Cosa fare.
Stabilisci se ciascuna delle affermazioni seguenti concorda con il testo riportato. Rispondi sì o no e cita alla lettera le parole del testo che lo decidono.
1. Il titolo del libro si riferisce alla chiesa perseguitata dai regimi comunisti dell’Est.
2. Il silenzio di quella chiesa le era imposto dall’esterno.
3. La presentazione si dichiara un tentativo di depistaggio.

Testo riportato.
========================================
LA CHIESA DEL SILENZIO

 

SOSTENIBILITA' SOLIDARIETA'
ECONOMIA P A C E
ENERGIE RIFIUTI
INQUINAMENTO O G M
TRASPORTI LIBRI

 

 

Due parole di presentazione

Non è un tentativo di “depistaggio”; si tratta piuttosto di un aggiornamento.
Il titolo del libro non tratta della “Chiesa del silenzio” nel senso comunemente inteso, così come nel passato si è voluto chiamare quella chiesa che sotto i regimi dittatoriali dell’Est era stata ridotta al silenzio dalla persecuzione comunista. Quella chiesa, pur silente, gridava forte la sua fede. Il suo era un silenzio eloquente, essendo l’ascolto non il porgere l’orecchio alle parole dette, ma il farsi condurre dalle parole, dette e non dette, e, quindi, anche dal silenzio. Quello era il silenzio, imposto dall’esterno, ad una chiesa dissenziente, che contestava le pratiche liberticide dell’impero. Era il silenzio di una chiesa viva.
========================================
Elenco dei record.
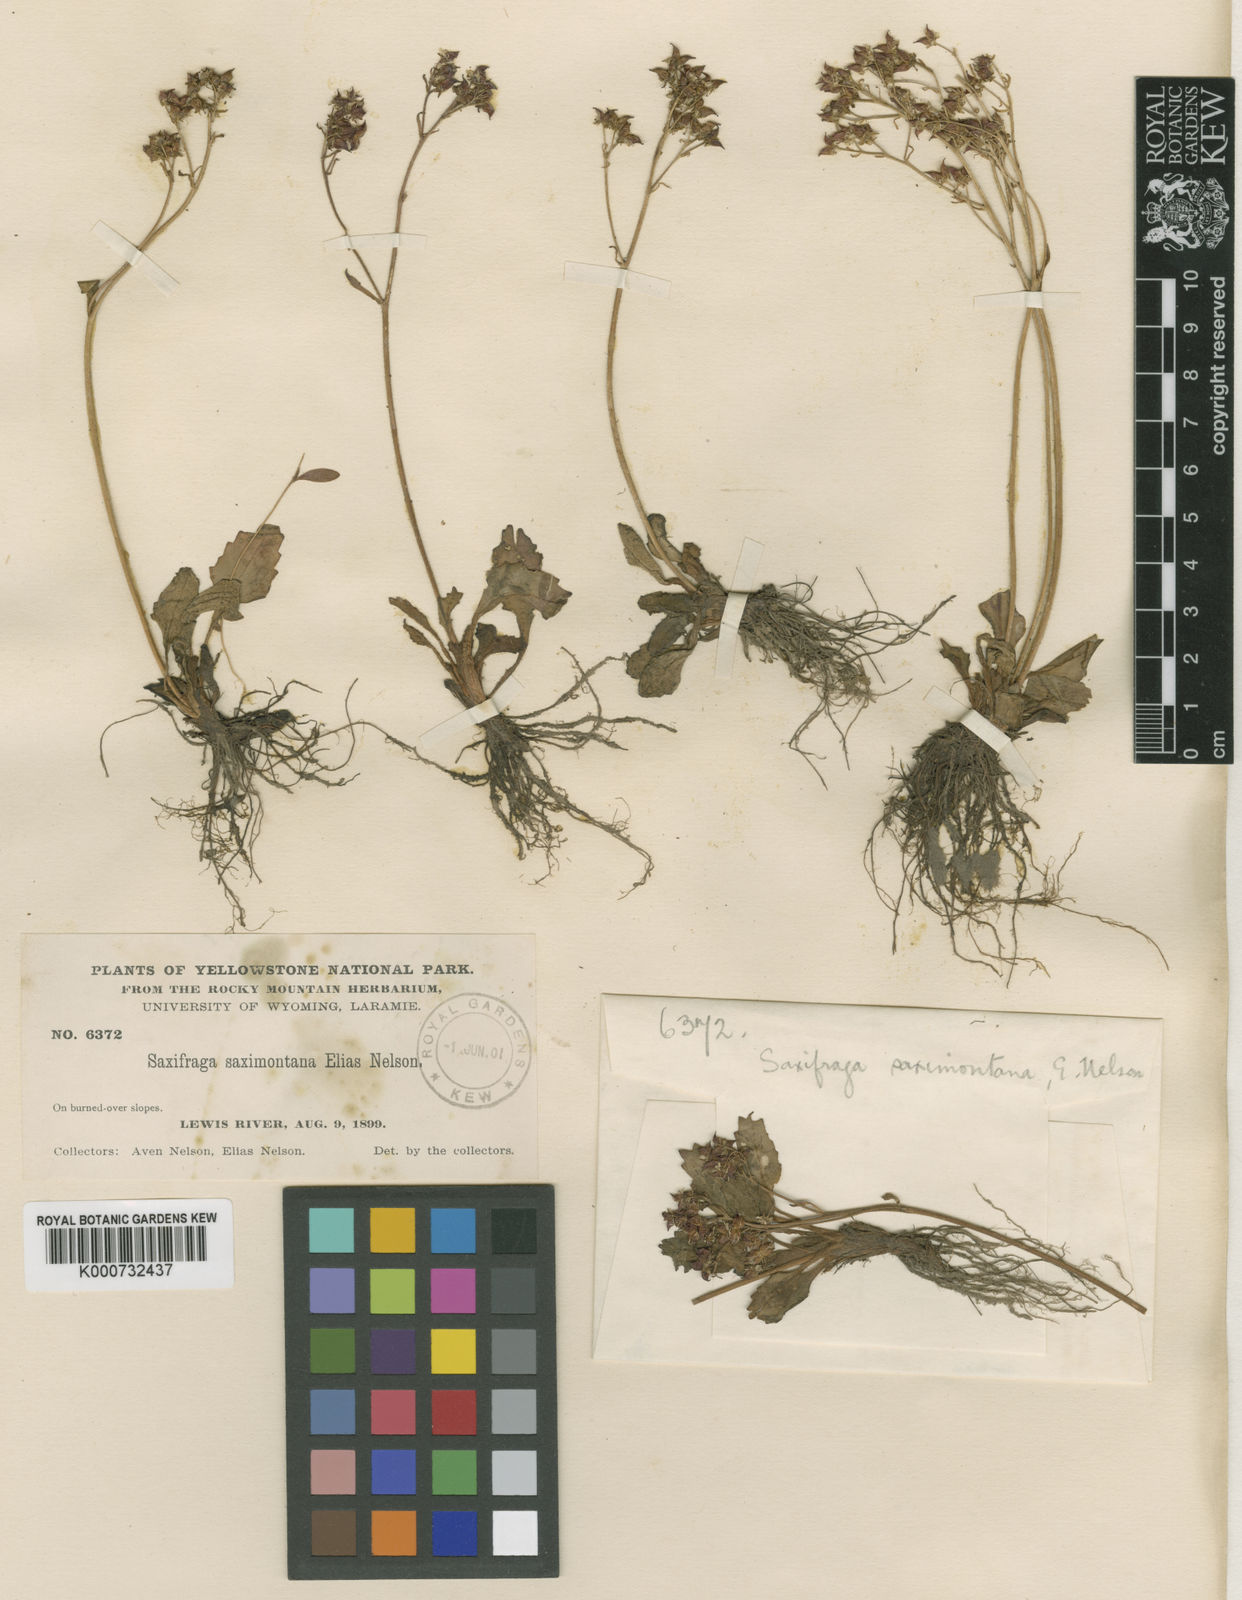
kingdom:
========================================
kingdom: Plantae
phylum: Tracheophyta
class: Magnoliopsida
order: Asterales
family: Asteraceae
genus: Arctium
========================================
Soluzione.
1. No: «Il titolo del libro non tratta della “Chiesa del silenzio” nel senso comunemente inteso»
2. Sì: «Quello era il silenzio, imposto dall’esterno, ad una chiesa dissenziente»
3. No: «Non è un tentativo di “depistaggio”»